→ TASK ITEM
Go through the following data and transcribe exactly the stretch of lines from the one holding "Log ไม่ rotate" to the one holding "students คือ", both included.
----- SUPPLIED MATERIAL -----
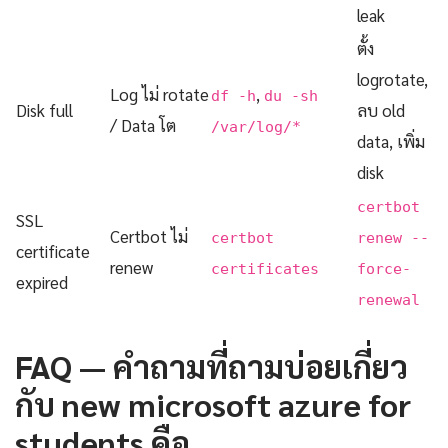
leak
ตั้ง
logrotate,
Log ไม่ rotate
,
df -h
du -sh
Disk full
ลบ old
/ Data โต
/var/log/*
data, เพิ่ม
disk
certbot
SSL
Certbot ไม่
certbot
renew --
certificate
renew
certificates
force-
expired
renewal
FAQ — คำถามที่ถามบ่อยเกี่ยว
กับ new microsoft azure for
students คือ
-----
----- SUPPLIED MATERIAL -----
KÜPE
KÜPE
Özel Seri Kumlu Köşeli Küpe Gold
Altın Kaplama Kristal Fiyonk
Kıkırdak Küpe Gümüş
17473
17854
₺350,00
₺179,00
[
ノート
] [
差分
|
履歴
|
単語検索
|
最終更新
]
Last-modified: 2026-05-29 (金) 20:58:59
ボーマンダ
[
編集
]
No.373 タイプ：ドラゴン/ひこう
-----
→ SOLUTION FOR THIS TASK
Log ไม่ rotate
,
df -h
du -sh
Disk full
ลบ old
/ Data โต
/var/log/*
data, เพิ่ม
disk
certbot
SSL
Certbot ไม่
certbot
renew --
certificate
renew
certificates
force-
expired
renewal
FAQ — คำถามที่ถามบ่อยเกี่ยว
กับ new microsoft azure for
students คือ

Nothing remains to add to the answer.